As even the Obama Administration reported in 2016, the best studies of sex-reassignment procedures “did not demonstrate clinically significant changes or differences in psychometric test results” after the reassignment. A large, long-term data set from Sweden released just this year (2019) shows a similar result: hormonal transition produced absolutely no mental health benefits for those patients. Meanwhile, the data from that study demonstrate that “the beneficial effect of surgery for transgender people is so small that a clinic may have to perform as many as 49 gender-affirming surgeries before they could expect to prevent one additional person from seeking subsequent mental health treatment.” Imagine suffering so much, feeling so uncomfortable with your own body that you would contemplate “transitioning,” and then receiving virtually no improvement. If these are the results of “transitioning,” why would anyone encourage a child down this path?
What Children Need
Children who feel deep discomfort with their bodily sex should be treated with kindness, respect, compassion, and love. They need to be protected from bullying, teasing, discrimination, and any form of mistreatment. They are precious human beings who need to be given whatever assistance we can give to help them feel comfortable with their bodies.
This includes providing counseling for any underlying trauma or for social dynamics at home or school that may play a role in the dysphoria. And it includes helping them to break down misguided sex stereotypes or cultural expectations that may underlie their dysphoria. But it must also entail a resolute refusal to go along with ideologies that reinforce sex stereotypes. Preferring the color pink or playing with dolls does not make someone a girl. Rather than teaching children to identify based on how well they fit prevailing cultural expectations on sex, we should be teaching them that the truth of their sexual identity is based on their bodies, and that sometimes cultural associations attached to the sexes are in fact misguided or simply too narrow. (On this last point, see Chapter 7 of When Harry Became Sally.) Girls can like football and hunting without being “boys” or “nonbinary.” There is a wonderfully rich array of ways of expressing one’s embodiment as female.

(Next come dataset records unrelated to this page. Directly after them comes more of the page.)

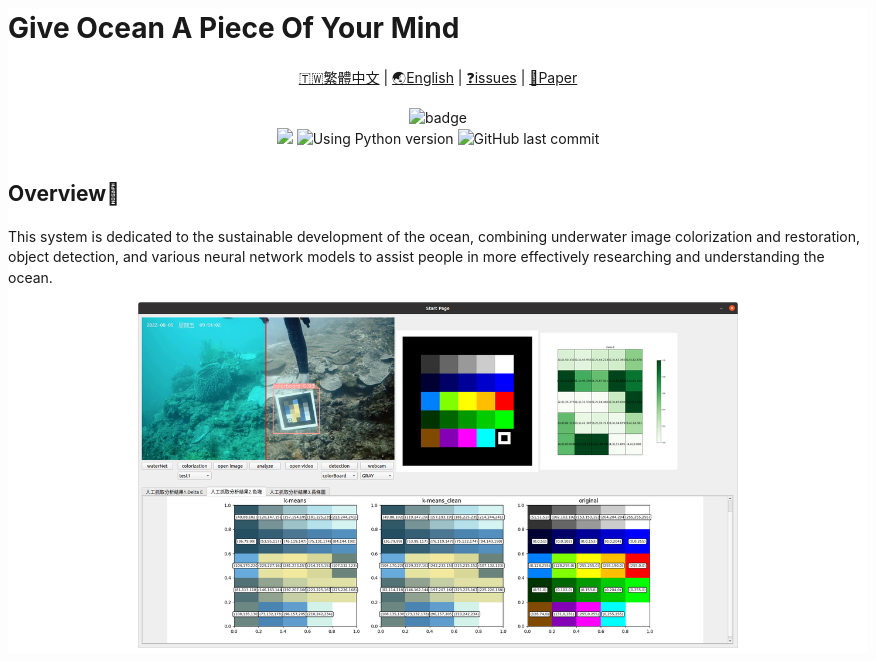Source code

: # Give Ocean A Piece Of Your Mind

<div align="center">
  <div>
    <a href="https://github.com/NTOU-Arrays-Start-at-One/Give-ocean-a-piece-of-your-mind/blob/main/README_zh_TW.md">🇹🇼繁體中文</a> |
    <a href="https://github.com/NTOU-Arrays-Start-at-One/Give-ocean-a-piece-of-your-mind/blob/main/README.md">🌏English</a> |
    <a href="https://github.com/NTOU-Arrays-Start-at-One/Give-ocean-a-piece-of-your-mind/issues">❓issues</a> |
    <a href="https://ieeexplore.ieee.org/stamp/stamp.jsp?tp=&arnumber=10347502&isnumber=10347494">📝Paper</a>
  </div>
  <br>
  <img src="https://github.com/NTOU-Arrays-Start-at-One/Give-ocean-a-piece-of-your-mind/assets/75748924/53e3f54e-0de8-4751-ac07-02628458ac09" alt="badge" width="700">
  <br>
  <div>
    <a href="https://app.codacy.com/gh/NTOU-Arrays-Start-at-One/Give-ocean-a-piece-of-your-mind/dashboard?utm_source=gh&utm_medium=referral&utm_content=&utm_campaign=Badge_grade"><img src="https://app.codacy.com/project/badge/Grade/7d2de1a21412457b83366b5e822cdfac"></a>
    <img alt="Using Python version" src="https://img.shields.io/badge/python-3.8.10-blue.svg">
    <img alt="GitHub last commit" src="https://img.shields.io/github/last-commit/NTOU-Arrays-Start-at-One/Give-ocean-a-piece-of-your-mind">
  </div>
</div>

## Overview🍩
This system is dedicated to the sustainable development of the ocean, combining underwater image colorization and restoration, object detection, and various neural network models to assist people in more effectively researching and understanding the ocean.
<div align="center">
  <img src="https://github.com/NTOU-Arrays-Start-at-One/Give-ocean-a-piece-of-your-mind/blob/main/image/9.png?raw=true" alt="frame9125" width="600">
</div>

Prudent legislation is needed to prevent adults from interfering with a child’s normal, natural bodily development. “Gender affirmation” procedures violate sound medical ethics. It is profoundly unethical to intervene in the normal physical development of a child as part of “affirming” a “gender identity” at odds with bodily sex. While puberty-blocking drugs may be an appropriate treatment for precocious puberty—the early onset of puberty—in order to delay puberty to a biologically appropriate age, that is not what is going on here. The use of puberty blockers to delay or permanently block natural biological puberty is unethical and violates the rights of children to bodily integrity. Administering cross-sex hormones to minors, in an attempt to make their bodies cosmetically resemble those of the opposite sex or of their preferred “gender identity,” is likewise a violation of sound ethical norms and the rights of minors. Surgically removing genitals or secondary sex characteristics in an effort to “affirm” a “gender identity”—as done to those thirteen-year-old girls who underwent double-mastectomies in taxpayer-funded “research”—is particularly heinous. Governments should prohibit this misuse of medical technology and protect children from these harms.